Year on year, ASER has demonstrated just how deep-rooted the learning crisis is in India (much to the surprise of national stakeholders). With an unwavering commitment to their goal of helping the people of India understand how much children are learning and to foster accountability, ASER ultimately managed to pivot conversations from schooling (which in itself was a crucial first component) to learning in school, resulting in the design of innovative interventions to address the learning crisis, changing national discourse and policy agenda to foundational learning, and the expansion of similar efforts in other developing countries around the world.

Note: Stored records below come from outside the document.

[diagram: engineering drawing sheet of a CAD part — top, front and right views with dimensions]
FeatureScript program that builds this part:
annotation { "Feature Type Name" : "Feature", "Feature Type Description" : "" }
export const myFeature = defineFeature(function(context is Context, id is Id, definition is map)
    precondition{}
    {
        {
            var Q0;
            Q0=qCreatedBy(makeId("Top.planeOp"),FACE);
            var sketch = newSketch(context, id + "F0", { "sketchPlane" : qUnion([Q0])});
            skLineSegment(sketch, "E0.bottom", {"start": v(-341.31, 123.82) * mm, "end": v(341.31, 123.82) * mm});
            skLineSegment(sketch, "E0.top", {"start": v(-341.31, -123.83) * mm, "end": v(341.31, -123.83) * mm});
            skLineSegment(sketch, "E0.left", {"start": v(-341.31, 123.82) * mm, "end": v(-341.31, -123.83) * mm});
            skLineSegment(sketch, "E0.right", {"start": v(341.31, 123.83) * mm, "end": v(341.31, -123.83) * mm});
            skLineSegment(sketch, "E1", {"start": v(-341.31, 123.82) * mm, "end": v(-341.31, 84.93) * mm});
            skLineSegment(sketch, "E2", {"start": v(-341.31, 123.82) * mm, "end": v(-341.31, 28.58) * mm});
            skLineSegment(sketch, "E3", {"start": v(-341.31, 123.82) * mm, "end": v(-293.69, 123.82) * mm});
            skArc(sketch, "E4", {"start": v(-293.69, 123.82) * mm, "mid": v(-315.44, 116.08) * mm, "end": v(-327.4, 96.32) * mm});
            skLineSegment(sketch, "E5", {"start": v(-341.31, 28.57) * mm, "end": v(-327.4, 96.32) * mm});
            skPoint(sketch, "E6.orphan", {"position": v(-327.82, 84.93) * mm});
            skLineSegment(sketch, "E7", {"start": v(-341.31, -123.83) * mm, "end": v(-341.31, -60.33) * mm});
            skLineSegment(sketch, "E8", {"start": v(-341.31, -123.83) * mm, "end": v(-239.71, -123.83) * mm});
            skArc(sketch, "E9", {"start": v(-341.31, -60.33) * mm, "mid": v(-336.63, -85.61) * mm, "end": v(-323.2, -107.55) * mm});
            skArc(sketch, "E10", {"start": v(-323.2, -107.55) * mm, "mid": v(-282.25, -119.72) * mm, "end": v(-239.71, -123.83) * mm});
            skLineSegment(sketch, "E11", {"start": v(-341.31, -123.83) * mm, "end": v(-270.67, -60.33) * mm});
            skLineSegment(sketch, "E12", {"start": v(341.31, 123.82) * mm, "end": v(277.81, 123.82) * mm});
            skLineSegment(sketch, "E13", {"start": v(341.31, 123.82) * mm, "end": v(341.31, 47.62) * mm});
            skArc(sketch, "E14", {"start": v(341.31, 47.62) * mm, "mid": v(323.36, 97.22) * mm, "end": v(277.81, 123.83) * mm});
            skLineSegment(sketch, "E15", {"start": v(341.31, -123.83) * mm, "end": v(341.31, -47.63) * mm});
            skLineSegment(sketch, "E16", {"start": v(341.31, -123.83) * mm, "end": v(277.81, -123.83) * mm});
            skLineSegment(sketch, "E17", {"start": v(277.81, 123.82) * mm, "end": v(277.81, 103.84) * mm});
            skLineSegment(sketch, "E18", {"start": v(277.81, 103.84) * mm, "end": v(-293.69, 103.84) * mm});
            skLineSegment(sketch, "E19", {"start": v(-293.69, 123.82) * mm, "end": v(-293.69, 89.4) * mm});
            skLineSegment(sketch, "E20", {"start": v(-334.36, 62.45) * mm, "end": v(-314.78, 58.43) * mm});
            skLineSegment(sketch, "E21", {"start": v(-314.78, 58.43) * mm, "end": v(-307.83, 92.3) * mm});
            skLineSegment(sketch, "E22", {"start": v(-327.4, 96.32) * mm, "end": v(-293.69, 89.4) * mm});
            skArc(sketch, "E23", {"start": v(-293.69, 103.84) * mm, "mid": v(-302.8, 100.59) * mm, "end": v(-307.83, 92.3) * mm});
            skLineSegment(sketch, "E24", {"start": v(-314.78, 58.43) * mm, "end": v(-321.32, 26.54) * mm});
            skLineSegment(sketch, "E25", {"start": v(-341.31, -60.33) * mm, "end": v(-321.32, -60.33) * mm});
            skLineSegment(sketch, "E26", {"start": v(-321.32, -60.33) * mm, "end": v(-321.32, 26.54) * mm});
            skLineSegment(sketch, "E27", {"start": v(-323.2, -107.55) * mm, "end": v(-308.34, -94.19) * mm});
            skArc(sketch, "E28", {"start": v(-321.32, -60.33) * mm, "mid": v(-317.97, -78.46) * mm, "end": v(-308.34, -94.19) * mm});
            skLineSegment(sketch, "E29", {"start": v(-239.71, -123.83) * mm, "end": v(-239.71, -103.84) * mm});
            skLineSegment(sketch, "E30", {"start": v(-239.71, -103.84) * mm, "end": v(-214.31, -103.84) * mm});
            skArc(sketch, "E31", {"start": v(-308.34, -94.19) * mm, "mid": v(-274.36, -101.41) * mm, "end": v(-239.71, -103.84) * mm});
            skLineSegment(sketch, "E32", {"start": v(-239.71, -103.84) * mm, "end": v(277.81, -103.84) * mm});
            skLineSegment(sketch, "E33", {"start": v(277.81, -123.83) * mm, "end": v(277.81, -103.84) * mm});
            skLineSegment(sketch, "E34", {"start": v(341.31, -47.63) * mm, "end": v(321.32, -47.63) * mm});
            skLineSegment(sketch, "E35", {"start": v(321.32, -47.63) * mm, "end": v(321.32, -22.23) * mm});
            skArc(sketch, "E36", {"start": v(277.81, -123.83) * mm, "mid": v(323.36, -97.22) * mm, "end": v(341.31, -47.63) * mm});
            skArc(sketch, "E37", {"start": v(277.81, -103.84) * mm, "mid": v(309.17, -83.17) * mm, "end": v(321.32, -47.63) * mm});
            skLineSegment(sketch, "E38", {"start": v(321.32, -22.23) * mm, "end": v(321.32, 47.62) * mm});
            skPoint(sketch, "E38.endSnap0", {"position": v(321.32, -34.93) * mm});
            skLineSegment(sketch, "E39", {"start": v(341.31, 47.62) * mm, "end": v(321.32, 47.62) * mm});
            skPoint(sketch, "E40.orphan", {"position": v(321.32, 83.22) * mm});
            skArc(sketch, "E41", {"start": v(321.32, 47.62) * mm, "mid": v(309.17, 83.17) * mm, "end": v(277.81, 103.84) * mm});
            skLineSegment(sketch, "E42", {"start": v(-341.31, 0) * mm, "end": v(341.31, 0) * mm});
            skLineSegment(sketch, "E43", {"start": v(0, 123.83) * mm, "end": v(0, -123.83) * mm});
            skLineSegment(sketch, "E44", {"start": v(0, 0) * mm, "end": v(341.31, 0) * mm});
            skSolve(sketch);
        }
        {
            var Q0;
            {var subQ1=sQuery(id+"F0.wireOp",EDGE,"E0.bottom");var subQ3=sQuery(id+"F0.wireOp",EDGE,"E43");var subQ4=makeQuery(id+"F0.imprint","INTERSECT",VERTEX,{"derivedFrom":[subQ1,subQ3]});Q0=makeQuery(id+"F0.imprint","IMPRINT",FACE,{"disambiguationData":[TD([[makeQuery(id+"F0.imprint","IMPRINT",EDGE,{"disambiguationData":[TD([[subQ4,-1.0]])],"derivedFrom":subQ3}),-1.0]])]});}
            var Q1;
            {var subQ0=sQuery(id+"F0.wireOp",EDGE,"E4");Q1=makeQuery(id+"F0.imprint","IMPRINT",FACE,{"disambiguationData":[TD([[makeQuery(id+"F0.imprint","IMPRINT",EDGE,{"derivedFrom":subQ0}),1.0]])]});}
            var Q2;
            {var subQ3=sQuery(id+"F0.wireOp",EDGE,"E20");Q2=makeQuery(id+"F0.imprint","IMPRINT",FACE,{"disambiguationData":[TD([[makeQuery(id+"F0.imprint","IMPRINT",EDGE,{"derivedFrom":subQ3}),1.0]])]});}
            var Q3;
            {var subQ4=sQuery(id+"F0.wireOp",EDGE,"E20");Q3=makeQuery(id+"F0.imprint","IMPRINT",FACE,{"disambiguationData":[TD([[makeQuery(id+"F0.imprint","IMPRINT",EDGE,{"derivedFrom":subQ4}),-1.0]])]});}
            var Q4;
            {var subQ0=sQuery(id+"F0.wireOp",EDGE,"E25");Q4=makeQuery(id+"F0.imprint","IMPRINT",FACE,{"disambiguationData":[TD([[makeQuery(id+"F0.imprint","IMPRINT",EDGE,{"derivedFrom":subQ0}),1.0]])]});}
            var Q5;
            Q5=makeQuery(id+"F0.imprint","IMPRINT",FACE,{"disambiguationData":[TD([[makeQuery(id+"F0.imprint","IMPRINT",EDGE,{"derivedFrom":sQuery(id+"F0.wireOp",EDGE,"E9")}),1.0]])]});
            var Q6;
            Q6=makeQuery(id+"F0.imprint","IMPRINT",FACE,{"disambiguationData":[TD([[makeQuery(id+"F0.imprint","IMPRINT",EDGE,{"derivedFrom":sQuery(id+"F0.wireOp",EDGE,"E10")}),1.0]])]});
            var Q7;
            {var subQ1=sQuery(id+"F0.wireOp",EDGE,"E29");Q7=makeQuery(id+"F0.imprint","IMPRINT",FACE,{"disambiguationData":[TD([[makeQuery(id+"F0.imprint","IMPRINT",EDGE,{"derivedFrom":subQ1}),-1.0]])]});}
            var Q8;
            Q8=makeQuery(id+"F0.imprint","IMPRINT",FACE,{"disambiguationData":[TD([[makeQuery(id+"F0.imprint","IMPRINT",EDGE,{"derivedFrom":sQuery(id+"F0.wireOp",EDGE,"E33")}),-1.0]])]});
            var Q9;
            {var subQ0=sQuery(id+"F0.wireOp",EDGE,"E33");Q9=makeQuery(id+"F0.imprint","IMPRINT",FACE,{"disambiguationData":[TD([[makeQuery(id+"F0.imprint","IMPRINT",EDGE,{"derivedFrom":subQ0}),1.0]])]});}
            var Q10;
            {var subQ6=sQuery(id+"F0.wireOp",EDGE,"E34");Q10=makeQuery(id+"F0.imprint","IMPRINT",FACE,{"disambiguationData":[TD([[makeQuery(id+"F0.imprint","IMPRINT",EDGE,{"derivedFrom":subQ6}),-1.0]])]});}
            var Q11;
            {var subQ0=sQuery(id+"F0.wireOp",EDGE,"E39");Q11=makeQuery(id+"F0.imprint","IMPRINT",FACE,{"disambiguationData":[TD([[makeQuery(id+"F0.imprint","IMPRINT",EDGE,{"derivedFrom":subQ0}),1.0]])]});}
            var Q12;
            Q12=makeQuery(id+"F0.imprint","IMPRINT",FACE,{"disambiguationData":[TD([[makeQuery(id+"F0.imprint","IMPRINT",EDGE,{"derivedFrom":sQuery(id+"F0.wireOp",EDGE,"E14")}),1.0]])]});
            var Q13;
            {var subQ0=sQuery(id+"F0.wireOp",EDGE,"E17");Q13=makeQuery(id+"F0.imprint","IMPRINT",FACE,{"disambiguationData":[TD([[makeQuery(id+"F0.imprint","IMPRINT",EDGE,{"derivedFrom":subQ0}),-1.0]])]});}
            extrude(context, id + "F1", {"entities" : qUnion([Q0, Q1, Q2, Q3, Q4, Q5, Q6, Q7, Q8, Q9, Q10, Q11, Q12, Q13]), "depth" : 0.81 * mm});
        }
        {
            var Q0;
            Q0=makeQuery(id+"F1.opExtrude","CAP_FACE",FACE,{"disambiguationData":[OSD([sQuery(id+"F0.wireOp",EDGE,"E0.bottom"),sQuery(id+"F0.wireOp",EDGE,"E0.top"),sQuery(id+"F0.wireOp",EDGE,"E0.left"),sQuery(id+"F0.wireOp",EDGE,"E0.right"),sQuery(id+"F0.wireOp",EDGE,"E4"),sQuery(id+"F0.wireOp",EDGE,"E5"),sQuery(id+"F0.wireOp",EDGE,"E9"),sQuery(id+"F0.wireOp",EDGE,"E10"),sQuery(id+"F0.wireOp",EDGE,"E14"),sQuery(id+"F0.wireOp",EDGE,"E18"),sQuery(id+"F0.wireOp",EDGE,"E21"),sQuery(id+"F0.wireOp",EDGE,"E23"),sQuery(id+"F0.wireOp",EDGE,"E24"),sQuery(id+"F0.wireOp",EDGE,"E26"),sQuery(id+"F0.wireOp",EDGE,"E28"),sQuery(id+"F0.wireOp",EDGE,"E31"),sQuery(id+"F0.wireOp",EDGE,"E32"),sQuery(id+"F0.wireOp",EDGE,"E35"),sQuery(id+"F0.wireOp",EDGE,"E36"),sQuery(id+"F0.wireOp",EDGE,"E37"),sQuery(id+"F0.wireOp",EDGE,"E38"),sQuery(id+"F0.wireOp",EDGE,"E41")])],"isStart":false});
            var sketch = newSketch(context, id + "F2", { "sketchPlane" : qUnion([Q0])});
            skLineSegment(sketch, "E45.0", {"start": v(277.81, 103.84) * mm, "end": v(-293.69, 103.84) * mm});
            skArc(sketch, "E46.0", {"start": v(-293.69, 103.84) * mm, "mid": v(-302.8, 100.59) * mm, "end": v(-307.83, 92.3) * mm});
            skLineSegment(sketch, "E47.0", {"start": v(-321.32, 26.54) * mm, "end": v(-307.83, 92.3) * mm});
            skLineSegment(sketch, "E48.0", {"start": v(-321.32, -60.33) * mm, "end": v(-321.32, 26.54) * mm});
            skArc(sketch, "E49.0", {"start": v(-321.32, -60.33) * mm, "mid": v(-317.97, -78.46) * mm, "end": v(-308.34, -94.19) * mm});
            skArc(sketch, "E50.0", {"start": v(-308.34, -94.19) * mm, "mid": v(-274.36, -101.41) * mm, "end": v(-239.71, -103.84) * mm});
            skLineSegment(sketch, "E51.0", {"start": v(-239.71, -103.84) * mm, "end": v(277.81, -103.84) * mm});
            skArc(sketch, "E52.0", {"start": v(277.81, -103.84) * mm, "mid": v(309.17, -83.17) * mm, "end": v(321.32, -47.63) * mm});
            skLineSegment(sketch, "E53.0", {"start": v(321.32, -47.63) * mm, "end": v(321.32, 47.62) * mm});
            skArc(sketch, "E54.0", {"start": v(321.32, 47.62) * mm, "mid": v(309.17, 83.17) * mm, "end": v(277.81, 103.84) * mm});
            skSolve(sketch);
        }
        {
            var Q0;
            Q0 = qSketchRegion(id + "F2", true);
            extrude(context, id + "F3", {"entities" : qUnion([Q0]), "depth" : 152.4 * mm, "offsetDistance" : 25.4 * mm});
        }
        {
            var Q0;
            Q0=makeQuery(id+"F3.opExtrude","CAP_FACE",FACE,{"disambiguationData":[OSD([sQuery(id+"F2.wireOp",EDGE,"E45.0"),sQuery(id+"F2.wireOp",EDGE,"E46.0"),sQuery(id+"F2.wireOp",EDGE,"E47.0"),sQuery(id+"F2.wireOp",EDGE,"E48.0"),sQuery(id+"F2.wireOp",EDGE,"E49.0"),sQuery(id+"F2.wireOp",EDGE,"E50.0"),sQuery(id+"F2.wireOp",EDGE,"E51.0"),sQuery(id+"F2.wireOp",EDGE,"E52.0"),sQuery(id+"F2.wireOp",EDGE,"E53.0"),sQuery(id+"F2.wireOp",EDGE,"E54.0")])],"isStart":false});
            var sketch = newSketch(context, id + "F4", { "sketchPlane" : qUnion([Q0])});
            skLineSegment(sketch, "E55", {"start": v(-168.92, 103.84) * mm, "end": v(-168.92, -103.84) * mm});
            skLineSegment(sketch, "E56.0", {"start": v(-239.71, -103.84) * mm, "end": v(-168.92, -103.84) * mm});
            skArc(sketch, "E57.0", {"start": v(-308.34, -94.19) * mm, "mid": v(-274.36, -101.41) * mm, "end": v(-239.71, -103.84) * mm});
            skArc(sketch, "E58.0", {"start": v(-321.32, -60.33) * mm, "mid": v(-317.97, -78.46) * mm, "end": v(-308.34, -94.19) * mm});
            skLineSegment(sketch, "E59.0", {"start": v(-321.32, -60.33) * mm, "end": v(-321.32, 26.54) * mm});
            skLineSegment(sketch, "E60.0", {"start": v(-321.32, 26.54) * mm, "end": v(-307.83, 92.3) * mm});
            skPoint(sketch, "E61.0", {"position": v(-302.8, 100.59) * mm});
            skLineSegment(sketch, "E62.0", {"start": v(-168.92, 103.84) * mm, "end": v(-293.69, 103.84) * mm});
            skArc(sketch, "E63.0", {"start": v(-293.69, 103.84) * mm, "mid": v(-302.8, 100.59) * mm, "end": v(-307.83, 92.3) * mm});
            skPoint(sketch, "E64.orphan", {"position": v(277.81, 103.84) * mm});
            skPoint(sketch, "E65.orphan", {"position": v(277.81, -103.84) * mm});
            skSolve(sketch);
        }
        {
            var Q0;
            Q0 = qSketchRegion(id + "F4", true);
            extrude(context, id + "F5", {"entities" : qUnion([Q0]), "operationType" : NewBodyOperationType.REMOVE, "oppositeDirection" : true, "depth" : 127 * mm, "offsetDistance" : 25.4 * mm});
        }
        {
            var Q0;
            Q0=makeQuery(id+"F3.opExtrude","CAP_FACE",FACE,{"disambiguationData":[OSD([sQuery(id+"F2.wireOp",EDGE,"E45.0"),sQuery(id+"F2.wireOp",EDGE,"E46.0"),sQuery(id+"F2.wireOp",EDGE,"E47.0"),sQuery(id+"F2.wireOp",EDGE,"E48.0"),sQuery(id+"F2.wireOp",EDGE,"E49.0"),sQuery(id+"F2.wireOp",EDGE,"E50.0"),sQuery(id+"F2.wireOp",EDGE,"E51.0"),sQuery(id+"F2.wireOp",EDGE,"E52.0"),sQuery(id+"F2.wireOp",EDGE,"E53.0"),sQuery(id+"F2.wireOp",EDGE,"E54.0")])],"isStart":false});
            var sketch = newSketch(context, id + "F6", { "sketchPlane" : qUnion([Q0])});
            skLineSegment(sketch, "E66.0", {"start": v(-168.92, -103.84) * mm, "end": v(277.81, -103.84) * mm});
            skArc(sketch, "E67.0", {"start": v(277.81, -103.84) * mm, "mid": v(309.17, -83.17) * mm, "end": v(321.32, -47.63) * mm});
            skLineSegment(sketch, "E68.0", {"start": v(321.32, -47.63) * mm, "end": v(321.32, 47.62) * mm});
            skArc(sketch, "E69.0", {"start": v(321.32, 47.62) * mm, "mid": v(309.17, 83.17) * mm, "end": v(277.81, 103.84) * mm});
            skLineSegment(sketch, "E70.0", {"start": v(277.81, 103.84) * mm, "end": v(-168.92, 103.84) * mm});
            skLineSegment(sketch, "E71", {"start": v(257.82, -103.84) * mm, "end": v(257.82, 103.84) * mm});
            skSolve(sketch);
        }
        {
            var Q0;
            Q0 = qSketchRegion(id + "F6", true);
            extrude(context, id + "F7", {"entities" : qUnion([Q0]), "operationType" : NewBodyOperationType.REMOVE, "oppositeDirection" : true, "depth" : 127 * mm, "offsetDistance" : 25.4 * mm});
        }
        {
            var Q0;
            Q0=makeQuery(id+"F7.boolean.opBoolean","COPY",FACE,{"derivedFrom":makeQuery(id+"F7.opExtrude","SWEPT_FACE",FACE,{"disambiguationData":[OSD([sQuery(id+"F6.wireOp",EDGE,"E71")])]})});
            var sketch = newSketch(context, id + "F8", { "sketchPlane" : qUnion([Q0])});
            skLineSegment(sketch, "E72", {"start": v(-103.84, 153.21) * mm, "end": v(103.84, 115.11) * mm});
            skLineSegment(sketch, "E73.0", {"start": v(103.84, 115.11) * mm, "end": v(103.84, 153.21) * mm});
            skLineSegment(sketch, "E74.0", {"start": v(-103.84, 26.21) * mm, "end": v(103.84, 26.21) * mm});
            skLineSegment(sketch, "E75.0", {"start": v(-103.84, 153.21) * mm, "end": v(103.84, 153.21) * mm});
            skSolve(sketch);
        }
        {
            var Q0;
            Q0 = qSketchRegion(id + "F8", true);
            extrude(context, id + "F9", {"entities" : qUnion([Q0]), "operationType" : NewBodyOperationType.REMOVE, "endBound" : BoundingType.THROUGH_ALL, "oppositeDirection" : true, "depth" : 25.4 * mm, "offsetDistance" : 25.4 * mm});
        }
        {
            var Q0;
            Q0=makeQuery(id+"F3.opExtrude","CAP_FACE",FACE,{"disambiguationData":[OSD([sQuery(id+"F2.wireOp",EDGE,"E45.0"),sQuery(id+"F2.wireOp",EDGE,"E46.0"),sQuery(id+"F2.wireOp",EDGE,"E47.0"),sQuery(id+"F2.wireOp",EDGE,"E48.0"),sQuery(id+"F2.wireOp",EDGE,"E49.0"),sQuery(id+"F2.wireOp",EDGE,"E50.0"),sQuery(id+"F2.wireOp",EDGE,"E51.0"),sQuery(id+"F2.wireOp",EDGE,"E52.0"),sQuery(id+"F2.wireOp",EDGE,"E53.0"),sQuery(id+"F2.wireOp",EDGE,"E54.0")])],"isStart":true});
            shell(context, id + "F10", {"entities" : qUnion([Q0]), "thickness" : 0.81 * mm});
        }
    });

ASER and its parent organisation Pratham are now among the most widely recognised names in the education sector globally and have been crucial to underpinning the global emphasis on the learning crisis and on solutions to address low learning.

Policy implications

This case shows the importance of measuring learning regularly, reliably, and relevantly, and to design measurements that are simple and easy to understand. This case yields the following policy implications:

  1. Investigate policy assumptions using rigorous data. ASER was born out of questions surrounding schooling and learning to explore whether schooling resulted in learning. This is one of the reasons ASER was so important: it provided the evidence with which to evaluate a crucial assumption, and ultimately was able to decipher the flaw in the assumption that would have been detrimental if not noticed.
  2. Keep assessments simple and easy to understand. One of the reasons behind ASER’s success was the simplicity of the tool and the ease of interpreting its results. Realising that much of the population in India was uneducated and unaware of what children should be learning, ASER kept its tools and results very simple. This allowed even the layperson to understand key benchmarks and to foster accountability from the community level, while also allowing the tool to be easily administered with low cost.
  3. Assessments do not have to be expensive to be effective. The ASER tool is low-cost and scalable, which was an important consideration given the survey’s goal of being representative at the district, state and national levels amidst the large size and population of India. Part of this is the use of volunteers to administer the test (citizen-led) and that very few resources (only a few printouts per volunteer) are required to administer the test. This is part of the reason behind ASER being able to continue collecting and publishing data regularly, making it a reliable and household name.

Sources

ASER. 2006. Annual Status of Education Report (2005): Rural. Available at: https://img.asercentre.org/docs/Publications/ASER%20Reports/ASER_2005/aserfullreport2005.pdf

ASER. 2011. Annual Status of Education Report (2010): Rural. Available at: https://img.asercentre.org/docs/Publications/ASER%20Reports/ASER_2010/ASERReport2010.pdf

ASER. 2017. Annual Status of Education Report (2016): Rural. Available at: https://img.asercentre.org/docs/Publications/ASER%20Reports/ASER%202016/aser_2016.pdf

ASER. 2019. Annual Status of Education Report (2018): Rural. Available at: https://img.asercentre.org/docs/ASER%202018/Release%20Material/aserreport2018.pdf

Banerji, R. 2019. Behind the Headlines (ASER 2018). RISE Programme Blog. Available at: https://riseprogramme.org/blog/behind-the-headlines_ASER2018

Banerji, R. 2021. Learning for All: Lessons from ASER and Pratham in India on the Role of Citizens and Communities in Improving Children’s Learning. In: Ra, S., Jagannathan, S., Maclean, R. (eds) Powering a Learning Society During an Age of Disruption. Education in the Asia-Pacific Region: Issues, Concerns and Prospects, vol 58. Springer, Singapore. https://doi.org/10.1007/978-981-16-0983-1_13

Government of India. 2018. Education Statistics at a Glance. Ministry of Human Resource Development, Department of School Education & Literacy, Statistics Division, New Delhi. Available at: https://www.education.gov.in/sites/upload_files/mhrd/files/statistics-new/ESAG-2018.pdf

Footnotes

  • 1Grades are called ‘standards’ in India. In this blog, standards and grades are used interchangeably.